Eri optimis para mahasiswa yang digerakkan bersama dapat mewujudkan Surabaya zero stunting. Para mahasiswa dan seluruh perguruan tinggi di Kota Surabaya juga diharapkan bisa berkontribusi mewujudkan cita-cita bangsa Indonesia menuju Generasi Emas di tahun 2045.
Sementara itu, Rektor Unair Mohammad Nasih mengatakan, para mahasiswa FK Unair yang mengikuti program tersebut dapat memberikan kontribusi dan hasil yang terbaik untuk masyarakat dan negara. Nasih juga ingin kegiatan yang dijalani oleh para mahasiswa FK Unair dapat dirasakan manfaatnya oleh masyarakat.
“Kami berkomitmen, kalau mahasiswa memberikan yang terbaik untuk warga Kota Surabaya di tempat mengikuti penmas (pendidikan masyarakat), dan bisa menuliskan laporannya dengan baik, maka 5 SKS kami tambah, paling tidak bisa menjadi pengganti skripsi,” kata Nasih.
Menurut Nasih, masalah stunting bukan sekadar soal makanan bergizi, akan tetapi ada banyak banyak hal lain yang memengaruhi. Misalnya, gaya hidup hingga perilaku masyarakat, itu juga memiliki dampak.

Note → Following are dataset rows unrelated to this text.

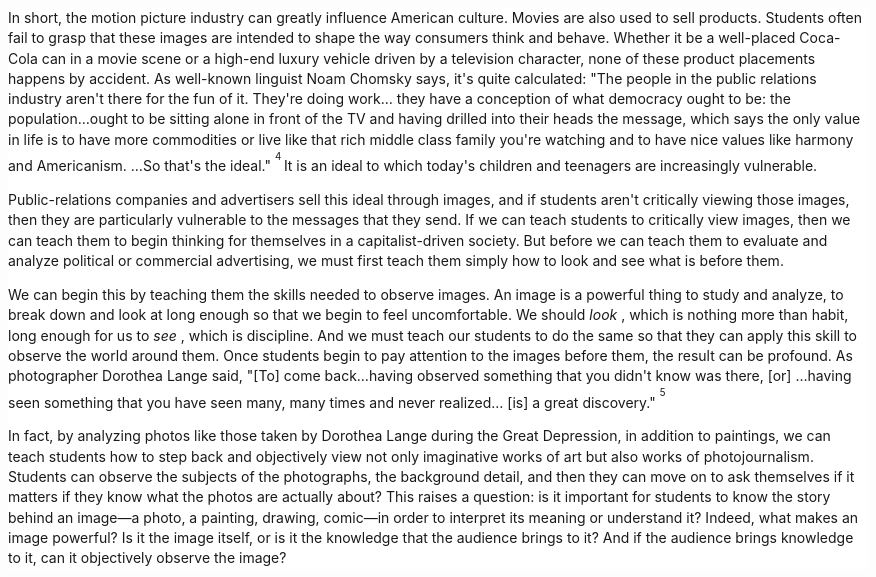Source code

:   In short, the motion picture industry can greatly influence American culture. Movies are also used to sell products. Students often fail to grasp that these images are intended to shape the way consumers think and behave. Whether it be a well-placed Coca-Cola can in a movie scene or a high-end luxury vehicle driven by a television character, none of these product placements happens by accident. As well-known linguist Noam Chomsky says, it's quite calculated: "The people in the public relations industry aren't there for the fun of it. They're doing work… they have a conception of what democracy ought to be: the population…ought to be sitting alone in front of the TV and having drilled into their heads the message, which says the only value in life is to have more commodities or live like that rich middle class family you're watching and to have nice values like harmony and Americanism. …So that's the ideal."
  <sup>
   <sup>
    4
   </sup>
  </sup>
  It is an ideal to which today's children and teenagers are increasingly vulnerable.
  <sup>
  </sup>
 </p>
<p>
  Public-relations companies and advertisers sell this ideal through images, and if students aren't critically viewing those images, then they are particularly vulnerable to the messages that they send.  If we can teach students to critically view images, then we can teach them to begin thinking for themselves in a capitalist-driven society. But before we can teach them to evaluate and analyze political or commercial advertising, we must first teach them simply how to look and see what is before them.
 </p>
<p>
  We can begin this by teaching them the skills needed to observe images. An image is a powerful thing to study and analyze, to break down and look at long enough so that we begin to feel uncomfortable. We should
  <i>
   look
  </i>
  , which is nothing more than habit, long enough for us to
  <i>
   see
  </i>
  , which is discipline. And we must teach our students to do the same so that they can apply this skill to observe the world around them. Once students begin to pay attention to the images before them, the result can be profound. As photographer Dorothea Lange said, "[To] come back…having observed something that you didn't know was there, [or] …having seen something that you have seen many, many times and never realized… [is] a great discovery."
  <sup>
   <sup>
    5
   </sup>
  </sup>
 </p>
<p>
  In fact, by analyzing photos like those taken by Dorothea Lange during the Great Depression, in addition to paintings, we can teach students how to step back and objectively view not only imaginative works of art but also works of photojournalism. Students can observe the subjects of the photographs, the background detail, and then they can move on to ask themselves if it matters if they know what the photos are actually about? This raises a question: is it important for students to know the story behind an image—a photo, a painting, drawing, comic—in order to interpret its meaning or understand it? Indeed, what makes an image powerful? Is it the image itself, or is it the knowledge that the audience brings to it? And if the audience brings knowledge to it, can it objectively observe the image?
 </p>
<p>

“Stunting teratasi, lalu gaya hidupnya terdongkrak, maka akan timbul obesitas, itu menjadi masalah baru. Sehingga perilaku masyarakat juga harus diedukasi sebaik-baiknya. Tak hanya stunting, tapi diharapkan bisa mengedukasi remaja agar terhindar dari pernikahan dini. Maka dari itu diharapkan bisa mengedukasi soal pentingnya sekolah atau kuliah,” tuturnya.
Kepala Dinas Kesehatan (Dinkes) Kota Surabaya Nanik Sukristina menambahkan, kegiatan Belajar Bersama Komunitas Tematik Kampung Emas Madani 2.0 akan dilaksanakan mulai Oktober – Desember 2023. Para mahasiswa tersebut akan diterjunkan ke 153 kelurahan di Kota Surabaya.
Kegiatan ini melibatkan berbagai disiplin ilmu dari fakultas dan perguruan tinggi yang bergabung di dalam Konsorsium Perguruan Tinggi Peduli Stunting Jawa Timur. Konsorsium terdiri dari berbagai perguruan tinggi, mulai Unair, Institut Teknologi Sepuluh Nopember (ITS) Surabaya, Universitas Dr. Soetomo, Universitas Brawijaya, Universitas Pembangunan Nasional (UPN) Veteran Jawa Timur, Universitas Negeri Surabaya (Unesa), Universitas Jember (Unej), Universitas Islam Negeri Sunan Ampel (UINSA), Universitas Trunojoyo Madura (UTM), hingga Universitas Ciputra Surabaya.